For now, in other words, Pi can just talk and listen.

That makes the current iteration of the chatbot mostly useful as a tool for emotional support. In a demonstration for Fortune, Suleyman showed off how Pi responds empathetically when it asked what was on my mind and I told it I had a pressing deadlines coming up. “Yikes! Deadlines can be so stressful,” Pi responded. And then it asked me more about the deadlines I was facing and offered to help me think through ways to get the work done in time. In every conversational turn, it used language designed to be validating and supportive.

“It's going to start by giving a fairly general supportive line,” Suleyman says. “You know, it's pretty relaxed. It's pretty informal. It tries to reflect back what it's heard from you and engage you in a conversation typically by asking questions.”

Suleyman says that Pi has been trained to keep its responses short—which is one way Inflection has tried to reduce the chance that Pi will stray from its guardrails and turn creepier or suggest inappropriate things. Suleyman repeatedly emphasized that Pi is much safer than other chatbots, which users have found can engage in conversation that is hostile, abusive or toxic, if they are prompted in a certain way. He says Inflection had the benefit of seeing the ways people had tried to “jailbreak” ChatGPT, Bing, and Bard and had developed ways to guard against so-called “prompt injection” attacks, in which users tell the chatbot to “ignore previous instructions,” “do anything now,” or ask it to role play or imagine scenarios that allow the chatbot to produce unsafe or unethical responses.

One of the real innovations with Pi is that it remembers the conversations it has with a user, at least through 100 turns of dialogue, even if the user logs out and later logs back in to the app. ChatGPT, on the other hand, forgets everything you’ve told it before each time you start a new chat session with it.

Suleyman sees Pi as a tool to help people deal with loneliness, to serve as a sounding board that can help unpack thoughts, and perhaps even to help de-stress after a tough day or week.

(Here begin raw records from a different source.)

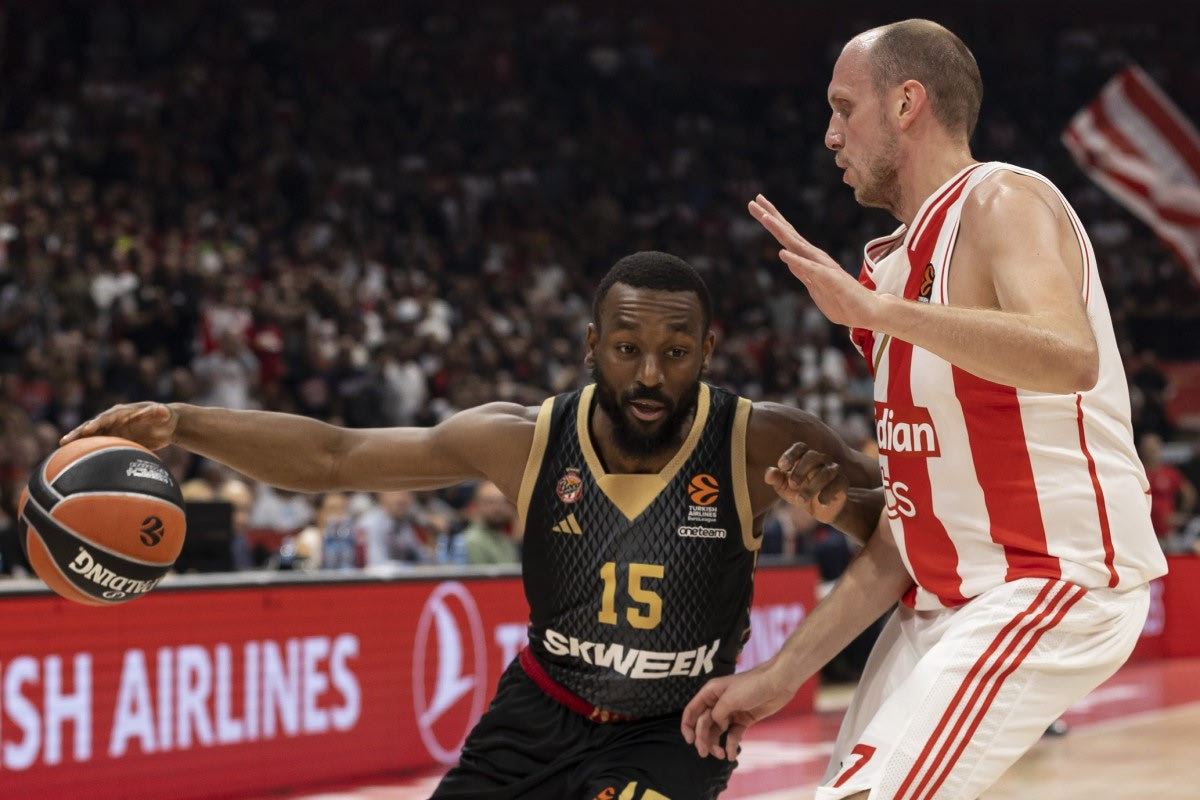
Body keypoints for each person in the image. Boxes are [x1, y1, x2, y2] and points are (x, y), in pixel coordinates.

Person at [64, 251, 883, 800]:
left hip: (673, 730)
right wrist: (183, 423)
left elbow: (906, 522)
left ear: (707, 350)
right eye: (627, 348)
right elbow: (336, 456)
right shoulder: (525, 439)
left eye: (674, 352)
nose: (648, 374)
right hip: (538, 714)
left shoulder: (760, 439)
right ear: (592, 345)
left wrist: (842, 509)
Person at [681, 19, 1169, 800]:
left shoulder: (1001, 199)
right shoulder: (888, 268)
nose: (830, 135)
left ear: (907, 103)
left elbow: (1068, 354)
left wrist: (880, 315)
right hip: (943, 601)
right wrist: (782, 673)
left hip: (1053, 579)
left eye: (845, 108)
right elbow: (906, 536)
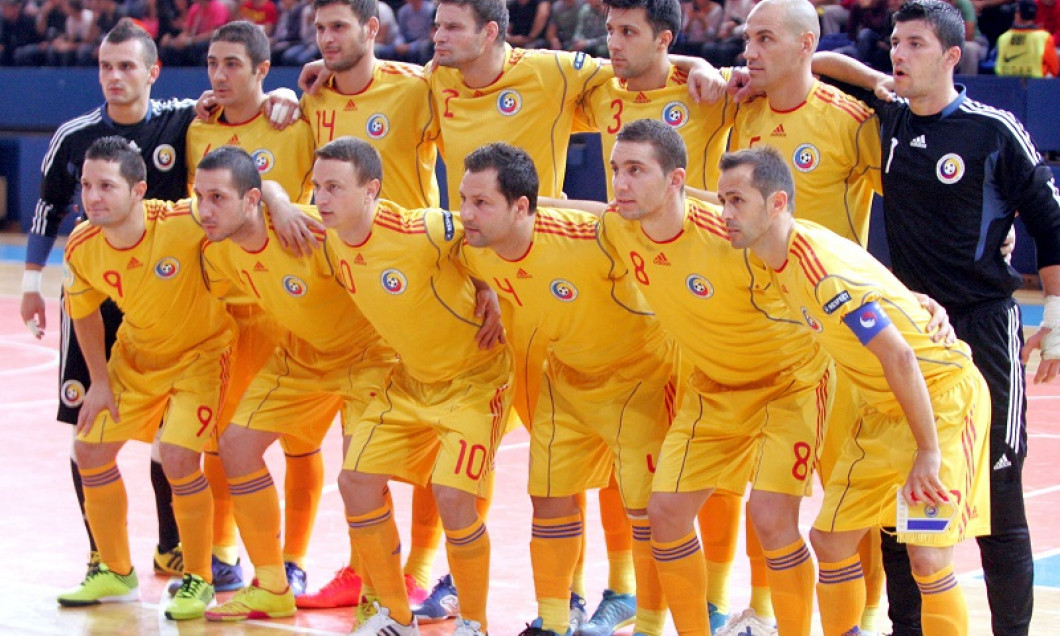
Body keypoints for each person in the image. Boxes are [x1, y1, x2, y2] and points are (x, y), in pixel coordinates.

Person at [814, 2, 1060, 633]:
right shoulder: (892, 117)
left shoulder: (992, 131)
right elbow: (818, 61)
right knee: (906, 499)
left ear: (953, 56)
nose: (899, 53)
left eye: (916, 44)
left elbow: (1051, 225)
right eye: (895, 42)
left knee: (999, 499)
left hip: (981, 329)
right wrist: (877, 81)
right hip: (912, 335)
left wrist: (1054, 317)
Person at [718, 144, 992, 636]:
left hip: (938, 402)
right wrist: (916, 301)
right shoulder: (783, 249)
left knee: (927, 554)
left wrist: (928, 452)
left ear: (777, 203)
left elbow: (899, 356)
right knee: (831, 540)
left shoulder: (820, 272)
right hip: (883, 408)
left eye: (737, 201)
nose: (725, 214)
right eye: (723, 201)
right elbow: (877, 281)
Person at [600, 118, 834, 636]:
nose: (620, 183)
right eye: (617, 169)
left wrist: (911, 299)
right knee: (664, 514)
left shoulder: (732, 234)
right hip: (712, 392)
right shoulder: (620, 227)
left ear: (676, 179)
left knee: (772, 520)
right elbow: (580, 213)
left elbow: (817, 250)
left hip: (788, 386)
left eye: (636, 170)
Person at [290, 136, 510, 636]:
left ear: (371, 190)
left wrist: (489, 284)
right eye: (317, 187)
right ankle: (396, 615)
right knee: (356, 482)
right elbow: (268, 204)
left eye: (335, 188)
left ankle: (474, 623)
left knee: (454, 497)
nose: (322, 199)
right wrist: (282, 200)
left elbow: (495, 228)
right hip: (409, 382)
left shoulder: (421, 228)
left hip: (476, 380)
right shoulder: (327, 236)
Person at [457, 142, 674, 636]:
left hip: (638, 380)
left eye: (481, 202)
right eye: (464, 200)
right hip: (567, 382)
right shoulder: (471, 247)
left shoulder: (590, 237)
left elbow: (625, 216)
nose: (466, 214)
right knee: (550, 499)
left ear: (520, 208)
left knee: (646, 511)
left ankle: (650, 625)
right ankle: (553, 623)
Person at [187, 146, 398, 623]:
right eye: (200, 197)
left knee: (361, 475)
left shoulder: (312, 232)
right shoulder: (219, 253)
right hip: (301, 358)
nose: (206, 209)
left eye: (218, 197)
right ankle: (272, 586)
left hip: (369, 358)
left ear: (251, 201)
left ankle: (380, 597)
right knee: (236, 447)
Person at [729, 1, 887, 630]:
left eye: (765, 39)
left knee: (852, 493)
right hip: (766, 334)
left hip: (841, 338)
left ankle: (866, 617)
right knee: (766, 492)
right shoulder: (739, 114)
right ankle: (763, 611)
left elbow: (916, 195)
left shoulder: (852, 121)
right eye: (747, 39)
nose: (750, 51)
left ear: (805, 45)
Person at [21, 17, 196, 587]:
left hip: (167, 305)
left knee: (171, 439)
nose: (114, 77)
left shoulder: (183, 121)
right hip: (97, 298)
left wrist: (288, 94)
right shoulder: (74, 136)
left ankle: (172, 548)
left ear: (153, 70)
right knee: (88, 428)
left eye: (126, 66)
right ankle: (103, 555)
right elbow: (48, 209)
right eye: (105, 66)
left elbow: (240, 105)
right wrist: (31, 285)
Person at [56, 136, 236, 621]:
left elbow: (242, 207)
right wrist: (99, 381)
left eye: (106, 186)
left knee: (178, 458)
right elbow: (85, 314)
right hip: (135, 358)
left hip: (202, 356)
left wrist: (280, 207)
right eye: (87, 185)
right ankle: (116, 572)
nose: (93, 196)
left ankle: (198, 578)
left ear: (138, 190)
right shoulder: (82, 245)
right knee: (90, 450)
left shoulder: (185, 220)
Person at [184, 18, 320, 597]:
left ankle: (293, 559)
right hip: (228, 311)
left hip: (295, 310)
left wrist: (290, 95)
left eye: (233, 64)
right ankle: (221, 552)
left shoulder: (295, 123)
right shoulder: (198, 130)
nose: (219, 74)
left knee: (301, 443)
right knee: (221, 436)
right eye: (213, 63)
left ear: (264, 70)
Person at [996, 0, 1059, 76]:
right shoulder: (1044, 38)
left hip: (1008, 84)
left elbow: (998, 70)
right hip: (1037, 84)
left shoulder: (1003, 38)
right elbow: (1054, 69)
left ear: (1017, 15)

But Pi is not designed to be a digital therapist—and it will make that clear to users if they seem to be trying to use it for that purpose, he says. It will also advise users to seek professional help if the dialogue suggests a person might be in danger of harming themselves or others.

For now Pi is free for anyone to use. It can be accessed through an interface on Inflection's website or on a mobile app. But, in the future, Suleyman says Inflection would probably offer Pi or its successors through a paid subscription. He says it is important that users pay for the product to ensure the company's interests are aligned with those of its customers—and that users were not being monetized in some other way, such as selling their data or attention, as has been the case with other "free" consumer tech products.

There’s an old saying that if you want a friend in Washington, D.C., you should get a dog. I guess if you want a friend in Silicon Valley, you should get a chatbot. At least with a chatbot, you don’t have to clean up any poop.

But whether Pi’s validating and empathetic if, well, slightly boring, responses, will be enough to attract users to Pi over competing chatbots that offer more utility in terms of answering questions, summarization, planning, and accomplishing real-world tasks, remains to be seen.